Vaccines Won’t Derail the Fed’s Exuberance at All
Now that these new vaccines are being rolled out, some have seen this as being likely to produce a recovery rate in excess of the Fed’s projections and perhaps cause the Fed to back off sooner than they have been suggesting. The thinking here is that if we get back to full production or close to it from the wonders of these vaccines taking away people’s reluctance to congregate, or the state’s reluctance toward it, we’ll be back to normal in a flash.
There still are some thinking this, in spite of the Fed telling us now long the road back will be as late as yesterday, where they have the same information about what is going on now as anyone. They hear the hope out there, and also hear from public health officials that the plan is not to take their foot off the brakes even with widespread vaccination.
There is a good reason for this as it turns out, if you think that these restrictions don’t make things worse than better, if you have ignored both the science and the data, which public officials continue to do. They get to decide, although if vaccination really did stop transmission of this virus, it would be at least much harder to justify these restrictions.
It turns out though that these vaccines have already been ruled out in stopping transmission, and this actually failed in the animal trials. Lockdowns and restrictions are completely about transmission, as this is what they seek to do. As it turns out, this is like trying to hide from the air, which is the mechanism of transmission, and nothing that has been proposed has the power to stop air from flowing around.
Whatever ends transmission of this virus, and there’s only one thing that can and that’s when the virus sees its previously uninfected population wane as it infects more and more, and eventually runs out of fuel, it will not be these vaccines. This is why we are being told that they aren’t even planning any changes after the vaccination program gets rolled out as far as restrictions go.
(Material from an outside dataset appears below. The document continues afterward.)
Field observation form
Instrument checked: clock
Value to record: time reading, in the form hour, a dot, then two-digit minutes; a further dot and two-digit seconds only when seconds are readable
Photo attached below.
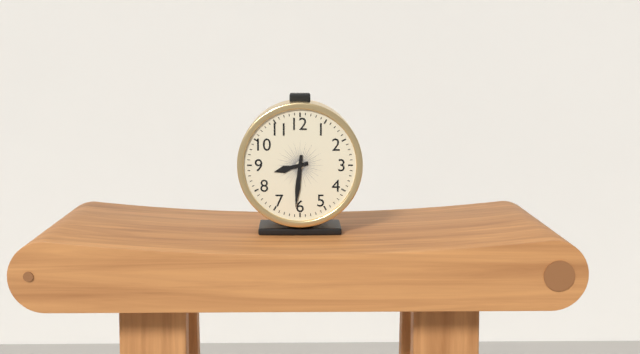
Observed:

This evidence therefore falls in the favor of the Fed’s less optimistic view than those who think that these vaccines are going to fix everything. This does not mean that the Fed is right about this though, as natural infection does slow down transmission, because as more and more people get infected, there are more and more people that have gotten over it and are not at risk of any further transmission.
This is what it will come down to, and the idea that this could go on for as long as some people think just doesn’t square with reality. We do need to be aware of this as we look to try to predict the trajectory of our economic recovery, and while the end of COVID has been just a guess so far, we can be sure that it will run out of fuel sooner rather than later.
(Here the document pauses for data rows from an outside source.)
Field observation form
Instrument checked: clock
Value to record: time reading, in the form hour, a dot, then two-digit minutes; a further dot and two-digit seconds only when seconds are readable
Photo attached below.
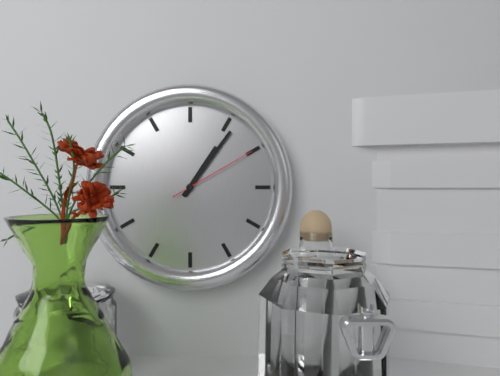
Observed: 1.06.10
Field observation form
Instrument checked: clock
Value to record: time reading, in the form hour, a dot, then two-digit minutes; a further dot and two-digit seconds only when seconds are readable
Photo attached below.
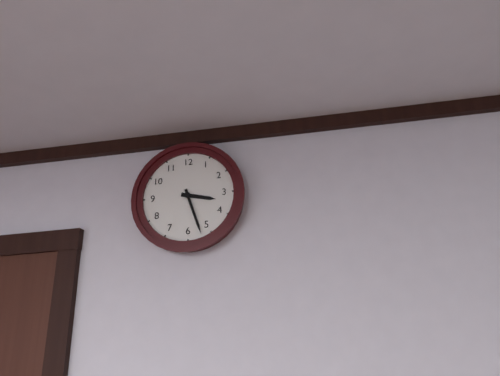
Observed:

The love that the Fed has given markets won’t stop as long as it is needed and then for some time after that as we make up lost ground. This will be well telegraphed as economies do not move all that fast. When the time does come, we’ll have seen inflation run too hot for a while, until the Fed has had enough, and will give us plenty of warning as well.
Wednesday’s call by the Fed was still music to the market’s ears, as the Nasdaq hit another record high, finally besting its early September peak. In spite of everything else that has happened, nothing affects markets quite like the Fed, and the big hug will continue.